Stack of patents ruled invalid by USPTO

Oracle suffers setback in Android patent battle

Oracle’s legal attack on Google’s Android smartphone operating system has hit a brick wall with the US Patent and Trademark Office declaring a raft of patents invalid on the basis of ‘prior art’.

Having acquired Sun three years ago, Oracle has been using the firm’s wealth of Java-related patents to go after Google with the firm demanding $2.6 billion in damages. However the USPTO declared that 24 claims relating to one patent are provisionally invalid.

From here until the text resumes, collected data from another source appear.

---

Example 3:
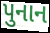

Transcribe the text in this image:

પુનાન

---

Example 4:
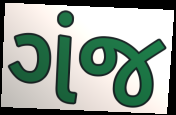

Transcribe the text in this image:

ગંજ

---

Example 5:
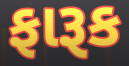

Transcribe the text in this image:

ફારૂકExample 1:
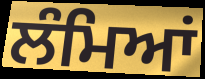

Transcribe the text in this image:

ਲੰਮਿਆਂ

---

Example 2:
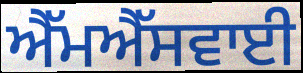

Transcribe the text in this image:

ਐੱਮਐੱਸਵਾਈ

The decision means that five of the seven patents Oracle alleges Android infringes upon have been either partially or fully invalidated, according to a H Online report. The USPTO move is not, however, final and Oracle has the option of appealing.

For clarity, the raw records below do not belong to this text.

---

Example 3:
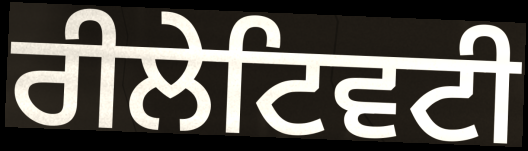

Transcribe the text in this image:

ਰੀਲੇਟਿਵਟੀ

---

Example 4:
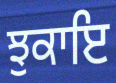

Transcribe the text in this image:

ਝੁਕਾਇ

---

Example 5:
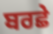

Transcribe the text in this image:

ਬਰਛੇ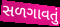
સળગાવતુંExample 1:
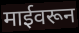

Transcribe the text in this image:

माईवरून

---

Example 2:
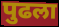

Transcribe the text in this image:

पुढला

Google recently lost out in a bidding war for bankrupt technology giant Nortel’s massive patent portfolio, something which analysts expected would be highly attractive to Google as it seeks to defend the Android operating system from the continuing tit-for-tat patent litigation that has become the hallmark of the smartphone industry.

A consortium of rival smartphone vendors including Apple, RIM and Microsoft were successful in snapping up the Nortel patent pool for $4.5 billion dollars. As such Android looks set to face even greater legal threats in the future.

The USPTO decision may also mean the judge postpones the upcoming October trial while Oracle’s patents are reexamined.